• **HOW TO COMPLETE THIS TASK**
From the entries underneath, give the number of lines holding the word "المدينة", without any other words.

*** GIVEN INFORMATION ***

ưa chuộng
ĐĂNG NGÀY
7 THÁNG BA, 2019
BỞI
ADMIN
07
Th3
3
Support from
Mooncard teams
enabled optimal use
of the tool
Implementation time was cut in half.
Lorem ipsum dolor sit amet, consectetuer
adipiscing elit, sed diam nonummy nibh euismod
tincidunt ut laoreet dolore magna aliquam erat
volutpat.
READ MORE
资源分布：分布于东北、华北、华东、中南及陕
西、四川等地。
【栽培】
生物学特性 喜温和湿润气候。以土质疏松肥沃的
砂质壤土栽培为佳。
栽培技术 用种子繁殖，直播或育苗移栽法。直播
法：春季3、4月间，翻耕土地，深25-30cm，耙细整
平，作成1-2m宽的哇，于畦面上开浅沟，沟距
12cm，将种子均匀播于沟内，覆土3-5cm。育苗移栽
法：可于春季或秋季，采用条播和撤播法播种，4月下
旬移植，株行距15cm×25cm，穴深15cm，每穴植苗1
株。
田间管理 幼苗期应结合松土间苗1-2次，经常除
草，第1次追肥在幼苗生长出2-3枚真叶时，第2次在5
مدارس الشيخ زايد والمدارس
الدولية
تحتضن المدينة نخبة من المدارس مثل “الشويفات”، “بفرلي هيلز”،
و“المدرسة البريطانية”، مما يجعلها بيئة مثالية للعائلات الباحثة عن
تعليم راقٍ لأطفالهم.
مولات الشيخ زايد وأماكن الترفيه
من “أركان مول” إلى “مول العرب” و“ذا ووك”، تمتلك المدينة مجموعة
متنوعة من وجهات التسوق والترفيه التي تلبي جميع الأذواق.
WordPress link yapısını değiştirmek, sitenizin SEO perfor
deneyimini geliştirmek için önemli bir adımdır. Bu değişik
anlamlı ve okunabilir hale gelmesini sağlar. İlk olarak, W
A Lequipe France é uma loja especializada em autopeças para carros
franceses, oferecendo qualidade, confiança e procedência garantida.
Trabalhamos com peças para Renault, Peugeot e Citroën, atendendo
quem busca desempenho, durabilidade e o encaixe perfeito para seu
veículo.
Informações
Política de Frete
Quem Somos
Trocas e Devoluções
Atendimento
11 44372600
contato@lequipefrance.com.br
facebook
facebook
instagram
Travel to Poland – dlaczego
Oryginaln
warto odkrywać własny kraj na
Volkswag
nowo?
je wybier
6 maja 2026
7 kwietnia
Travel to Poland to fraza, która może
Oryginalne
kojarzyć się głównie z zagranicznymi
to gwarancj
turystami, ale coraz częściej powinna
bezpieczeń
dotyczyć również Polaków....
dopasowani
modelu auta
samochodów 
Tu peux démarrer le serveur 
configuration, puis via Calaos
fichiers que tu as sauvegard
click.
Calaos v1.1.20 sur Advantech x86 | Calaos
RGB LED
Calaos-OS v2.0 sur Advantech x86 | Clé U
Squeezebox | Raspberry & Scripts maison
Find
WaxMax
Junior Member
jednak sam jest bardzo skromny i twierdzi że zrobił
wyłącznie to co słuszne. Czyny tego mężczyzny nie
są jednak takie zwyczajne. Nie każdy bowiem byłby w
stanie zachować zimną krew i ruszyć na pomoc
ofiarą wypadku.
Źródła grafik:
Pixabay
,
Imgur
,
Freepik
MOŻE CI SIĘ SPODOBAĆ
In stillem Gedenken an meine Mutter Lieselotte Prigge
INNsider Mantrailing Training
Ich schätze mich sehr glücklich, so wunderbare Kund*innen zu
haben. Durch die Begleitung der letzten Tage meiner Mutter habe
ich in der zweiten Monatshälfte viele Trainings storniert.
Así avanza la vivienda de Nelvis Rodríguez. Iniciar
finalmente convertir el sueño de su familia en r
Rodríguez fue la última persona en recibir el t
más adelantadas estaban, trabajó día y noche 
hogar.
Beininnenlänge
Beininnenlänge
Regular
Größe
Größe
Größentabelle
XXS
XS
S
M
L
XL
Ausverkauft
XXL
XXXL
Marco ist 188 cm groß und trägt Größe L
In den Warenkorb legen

*** End of GIVEN INFORMATION ***

• **WRITTEN SOLUTION**
2